The family friend, Fred Brizzi, claimed the brothers told him that they were towed behind a ferry. Investigators checked that the last ferry left just after midnight on the night of their escape. It is speculated they could have used the 120 feet of electrical wire that was reported missing from the dock to attach themselves to the rudder. There were also magazines found in their cells that guided them on mechanics and showed them how boats leave slips.
This theory is also backed up by a witness, Officer Robert Checchi, who was having a cigarette at a yacht club overlooking the Bay after his shift in Alcatraz. He looked out over the water after midnight and saw a white boat with no fishing rods or sails laying still for around 30 minutes. All of a sudden, it started moving toward the Golden Gate Bridge. The FBI discounted his account at the time, as they firmly believed the three men never made it to shore.
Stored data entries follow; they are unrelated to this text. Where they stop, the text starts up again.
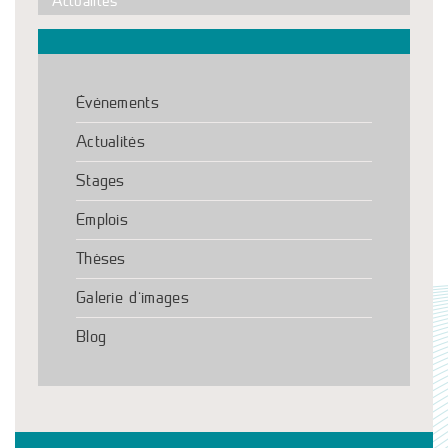
Actualités
Événements
Actualités
Stages
Emplois
Thèses
Galerie d’images
Blog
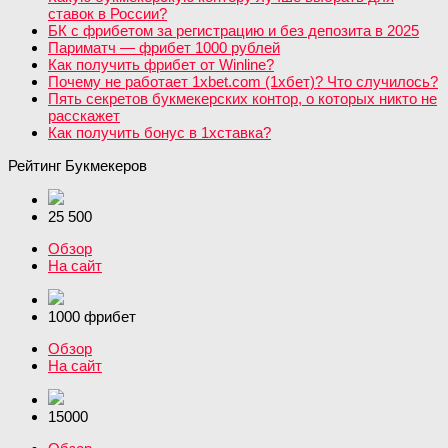
ставок в России?
БК с фрибетом за регистрацию и без депозита в 2025
Париматч — фрибет 1000 рублей
Как получить фрибет от Winline?
Почему не работает 1xbet.com (1хбет)? Что случилось?
Пять секретов букмекерских контор, о которых никто не
расскажет
Как получить бонус в 1хставка?
Рейтинг Букмекеров
25 500
Обзор
На сайт
1000 фрибет
Обзор
На сайт
15000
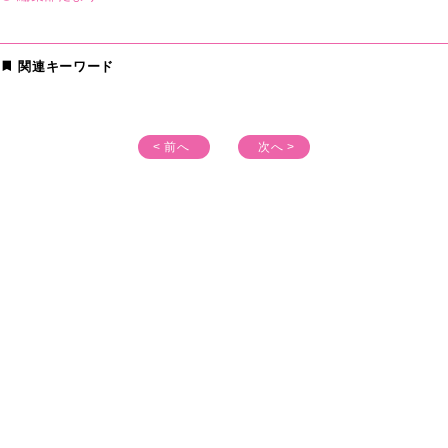
関連キーワード
< 前へ
次へ >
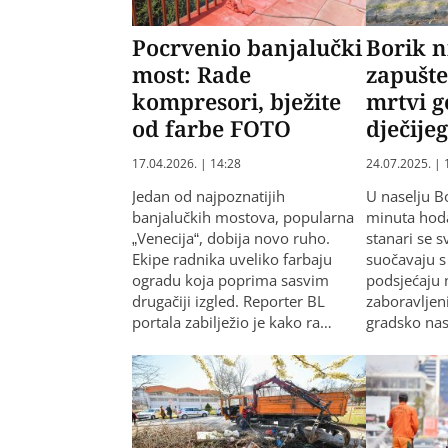
Pocrvenio banjalučki
Borik 
most: Rade
zapušte
kompresori, bježite
mrtvi g
od farbe FOTO
dječijeg
17.04.2026. | 14:28
24.07.2025. | 
Jedan od najpoznatijih
U naselju B
banjalučkih mostova, popularna
minuta hoda
„Venecija“, dobija novo ruho.
stanari se 
Ekipe radnika uveliko farbaju
suočavaju s
ogradu koja poprima sasvim
podsjećaju 
drugačiji izgled. Reporter BL
zaboravljeni
portala zabilježio je kako ra…
gradsko nas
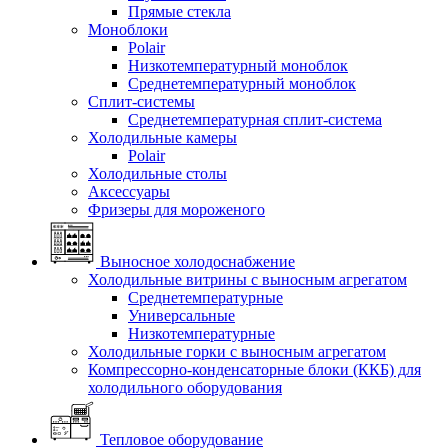
Прямые стекла
Моноблоки
Polair
Низкотемпературный моноблок
Среднетемпературный моноблок
Сплит-системы
Среднетемпературная сплит-система
Холодильные камеры
Polair
Холодильные столы
Аксессуары
Фризеры для мороженого
Выносное холодоснабжение
Холодильные витрины с выносным агрегатом
Среднетемпературные
Универсальные
Низкотемпературные
Холодильные горки с выносным агрегатом
Компрессорно-конденсаторные блоки (ККБ) для
холодильного оборудования
Тепловое оборудование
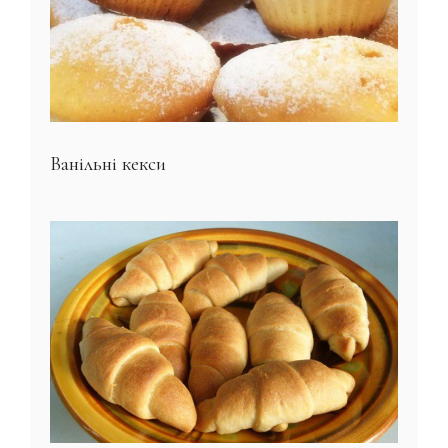
Ванільні кекси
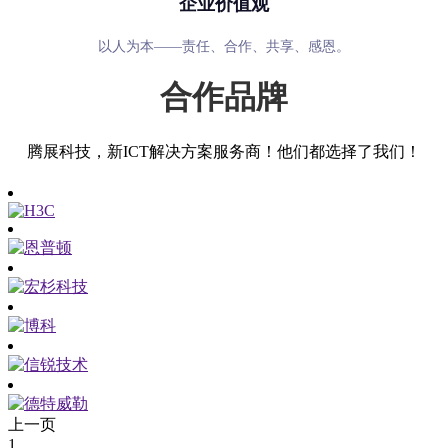
企业价值观
以人为本——责任、合作、共享、感恩。
合作品牌
腾展科技，新ICT解决方案服务商！他们都选择了我们！
上一页
1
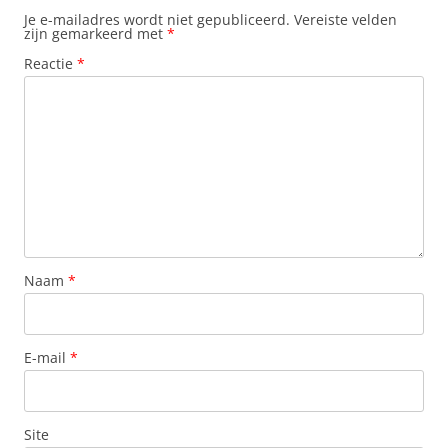
Je e-mailadres wordt niet gepubliceerd.
Vereiste velden
zijn gemarkeerd met
*
Reactie
*
Naam
*
E-mail
*
Site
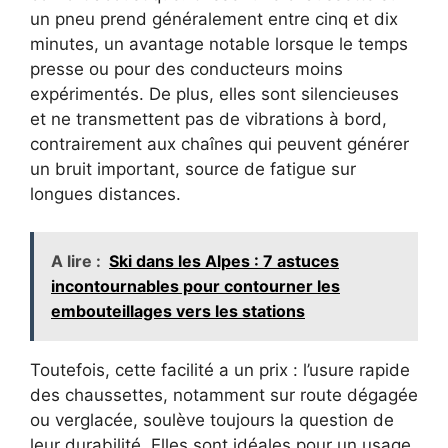
un pneu prend généralement entre cinq et dix
minutes, un avantage notable lorsque le temps
presse ou pour des conducteurs moins
expérimentés. De plus, elles sont silencieuses
et ne transmettent pas de vibrations à bord,
contrairement aux chaînes qui peuvent générer
un bruit important, source de fatigue sur
longues distances.
A lire :
Ski dans les Alpes : 7 astuces
incontournables pour contourner les
embouteillages vers les stations
Toutefois, cette facilité a un prix : l’usure rapide
des chaussettes, notamment sur route dégagée
ou verglacée, soulève toujours la question de
leur durabilité. Elles sont idéales pour un usage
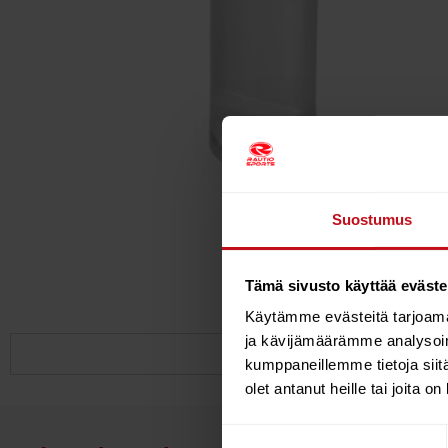
Suostumus
Tämä sivusto käyttää eväste
Käytämme evästeitä tarjoama
ja kävijämäärämme analysoim
kumppaneillemme tietoja siitä
olet antanut heille tai joita o
Suostumuksen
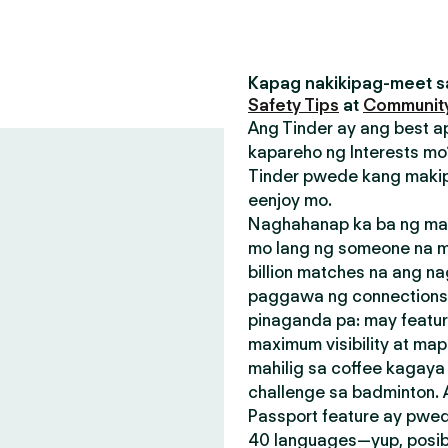
Kapag nakikipag-meet sa
Safety Tips
at
Community
Ang Tinder ay ang best a
kapareho ng Interests mo?
Tinder pwede kang makip
eenjoy mo.
Naghahanap ka ba ng mak
mo lang ng someone na m
billion matches na ang n
paggawa ng connections.
pinaganda pa: may featu
maximum visibility at map
mahilig sa coffee kagay
challenge sa badminton.
Passport feature ay pwed
40 languages—yup, posible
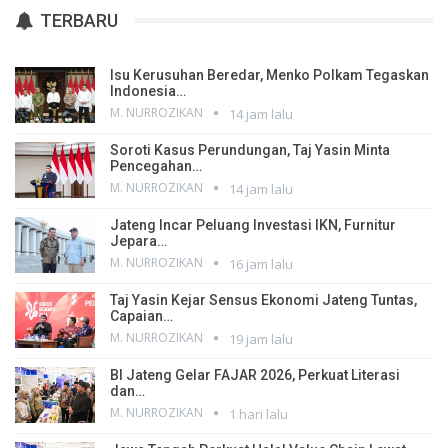
TERBARU
Isu Kerusuhan Beredar, Menko Polkam Tegaskan
Indonesia…
M. NURROZIKAN
14 jam lalu
Soroti Kasus Perundungan, Taj Yasin Minta
Pencegahan…
M. NURROZIKAN
14 jam lalu
Jateng Incar Peluang Investasi IKN, Furnitur
Jepara…
M. NURROZIKAN
16 jam lalu
Taj Yasin Kejar Sensus Ekonomi Jateng Tuntas,
Capaian…
M. NURROZIKAN
19 jam lalu
BI Jateng Gelar FAJAR 2026, Perkuat Literasi
dan…
M. NURROZIKAN
1 hari lalu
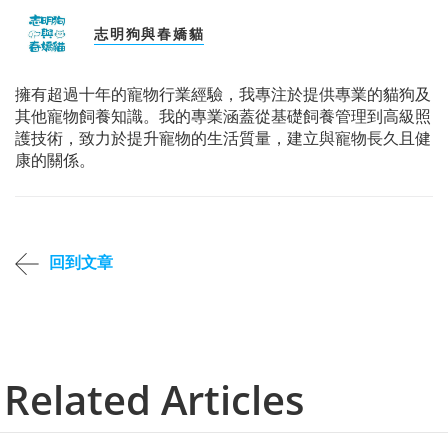
志明狗與春嬌貓
擁有超過十年的寵物行業經驗，我專注於提供專業的貓狗及
其他寵物飼養知識。我的專業涵蓋從基礎飼養管理到高級照
護技術，致力於提升寵物的生活質量，建立與寵物長久且健
康的關係。
回到文章
Related Articles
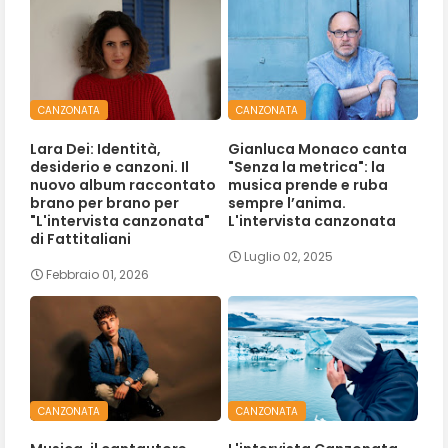
CANZONATA
CANZONATA
Lara Dei: Identità,
Gianluca Monaco canta
desiderio e canzoni. Il
"Senza la metrica": la
nuovo album raccontato
musica prende e ruba
brano per brano per
sempre l’anima.
"L'intervista canzonata"
L'intervista canzonata
di Fattitaliani
Luglio 02, 2025
Febbraio 01, 2026
CANZONATA
CANZONATA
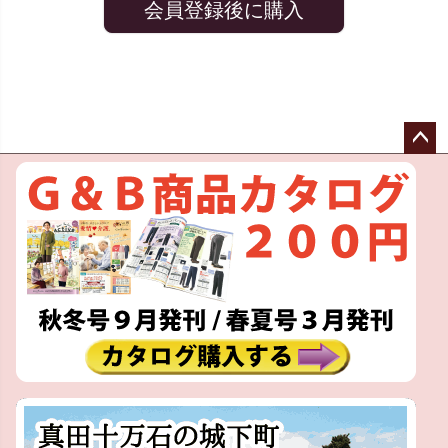
会員登録後に購入
ペー
ジト
ップ
へ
The Anglin brother’s nephew also said that over the years, his mother would receive Christmas cards the brothers sent to the Anglin’s family home in Florida and she continued to receive those for three years after the escape. The fate of Frank Morris remains unknown.
The FBI later revealed that in 1965, they received a lead that Clarence Anglin was living in Brazil, but they didn’t find any evidence when they sent agents to South America. Before the death of the Anglin brothers’ father in 2010, he reportedly told family members that he had been in touch with his sons from 1963 to 1987 at which point he lost contact.
So there are many leads showing it is possible the inmates escaped successfully. There are two important factors. One is that the escapees had intricate planning, from the raft to the dummy heads, that showed their smart thinking and high IQs. Is it possible they shredded the raft on purpose? You can’t really carry a raft up the shore, can you?
Further, throwing away their personal items could also have been part of the plan to throw the police off their case, thinking that they drowned at sea. The second important factor is that the inmates were well fed so they had plenty of energy to carry out the swim. If the inmates were alive today, they would be around 90, 91, and 94 years old respectively. According to U.S. law, fugitives will continue to be hunted down until they are 99 years old or proven deceased.